— Problemas y tareas —
1) Según el texto sobre la ilusión, ¿qué regalo extraordinario nos ha traído el confinamiento?
2) Retoma, por favor, el texto sobre la ilusión y continúalo desde su última frase.

Ilusión

Por Aureli Vázquez, socio · director de Cuentas de Bcnpress

Aquel proyecto en el cajón…

Seguro que tú también conoces algún caso más o menos cercano: alguien que aprovecha la excepcionalidad del momento para sacar del cajón ese proyecto que tenía abandonado. Tal vez tú mismo/a. Estas semanas he observado con entusiasmo la capacidad de las personas para relanzar sus sueños: esa web que había quedado relegada a un segundo plano; esa tienda online que figuraba en los planes de 2021; ese proyecto de libro para el que nunca había tiempo.

El confinamiento nos ha traído un regalo extraordinario: nos hemos recordado que nuestras ilusiones también son importantes.

Esta verdad de perogrullo, esta evidencia cristalina, nos recuerda que la ilusión es el motor de casi todo (me atrevería a decir que incluso más que el dinero en la mayoría de los casos). Así que debemos celebrar ese reencuentro -un poco furtivo, como todo ahora- con nuestras metas inconfesables.

Esos nuevos (viejos) canales

Dice el refranero que el hambre agudiza el ingenio, y es una gran verdad. Estos días he retomado el contacto profesional con un compañero de correrías (el personal nunca se había quebrado, siempre en ese frágil equilibrio de las amistades longevas). Juntos estamos explorando iniciativas innovadoras para sectores muy golpeados por ese virus de cuyo nombre no quiero acordarme (que me perdonen los expertos en SEO de mi equipo, en su paciencia infinita conmigo). Me refiero a la hostelería, la restauración… sectores que conocemos bien y cuya comunicación requiere ahora cirugía y bisturí. El caso es que estamos disfrutando como niños con zapatos nuevos.

Algunos de nuestros clientes en Bcnpress están descubriendo -o redescubriendo, porque en realidad ya lo sabían- el poder de las redes. La fuerza de la comunicación empática, sincera. Y los nuevos canales, que en realidad son bastante viejos. Los que lidiáis con reuniones escolares sabéis bien de lo que hablo.

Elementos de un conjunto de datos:
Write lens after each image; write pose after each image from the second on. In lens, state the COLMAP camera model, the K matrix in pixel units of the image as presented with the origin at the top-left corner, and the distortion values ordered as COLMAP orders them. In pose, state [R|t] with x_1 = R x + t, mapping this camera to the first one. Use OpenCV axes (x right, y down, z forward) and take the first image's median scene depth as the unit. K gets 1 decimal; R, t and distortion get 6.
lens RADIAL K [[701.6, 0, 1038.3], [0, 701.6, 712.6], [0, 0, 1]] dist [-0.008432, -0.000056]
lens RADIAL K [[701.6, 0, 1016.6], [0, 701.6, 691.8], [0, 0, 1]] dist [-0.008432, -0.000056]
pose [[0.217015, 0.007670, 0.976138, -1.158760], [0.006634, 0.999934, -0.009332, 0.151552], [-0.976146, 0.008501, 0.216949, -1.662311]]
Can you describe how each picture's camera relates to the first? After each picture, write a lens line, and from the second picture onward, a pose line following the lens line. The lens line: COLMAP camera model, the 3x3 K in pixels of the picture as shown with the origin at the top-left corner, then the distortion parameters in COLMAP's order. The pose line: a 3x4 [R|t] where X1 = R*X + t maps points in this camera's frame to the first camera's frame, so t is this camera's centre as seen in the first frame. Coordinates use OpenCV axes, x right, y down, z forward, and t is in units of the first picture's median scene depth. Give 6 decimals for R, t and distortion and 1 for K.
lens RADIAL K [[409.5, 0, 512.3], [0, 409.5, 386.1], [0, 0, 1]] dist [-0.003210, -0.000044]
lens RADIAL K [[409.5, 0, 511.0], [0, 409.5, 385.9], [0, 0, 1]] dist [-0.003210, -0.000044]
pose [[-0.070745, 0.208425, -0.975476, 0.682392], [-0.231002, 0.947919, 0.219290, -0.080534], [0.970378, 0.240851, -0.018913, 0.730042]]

— Respuestas —
1) Nos hemos recordado que nuestras ilusiones también son importantes.

2)
Creatividad made in Bcnpress

En nuestro equipo las iniciativas personales afloran con un entusiasmo contagioso: Robert despliega su talento como escritor a pasos agigantados. Benja, que ya tiene varias novelas publicadas, no para de crear y compartir. Son artistas del lenguaje, lo llevan en la sangre. Veo también a Anna, nuestra diseñadora, dibujando y perfeccionando su técnica con una naturalidad que asusta. Isaac ha activado también su creatividad fotográfica y conceptual. Podría seguir con la larga lista de proyectos y talentos individuales, pero lo dejo aquí para no aburriros.

El que escribe estas líneas ha aprovechado también para sacar tiempo y explorar el territorio semi-virgen del podcast. Veremos dónde nos lleva esta otra ilusión.

Con la suma de creatividades a flor de piel, y casi sin pretenderlo, nos hemos preguntado si estamos poniendo ese talento al servicio de nuestros clientes. Mejor aún: nos preguntamos cómo podemos mejorarlo. Las respuestas van llegando, pero lo mejor es que disfrutamos haciéndolo. Si es necesario refundarnos, lo haremos. Si hay que destruir un castillo de naipes y empezar de nuevo, no veo mejor momento que éste.

No sé si soy nadie para dar consejos; pero si me permitís la confianza: disfrutad, disfrutad, disfrutad. Sí: también ahora. Especialmente ahora.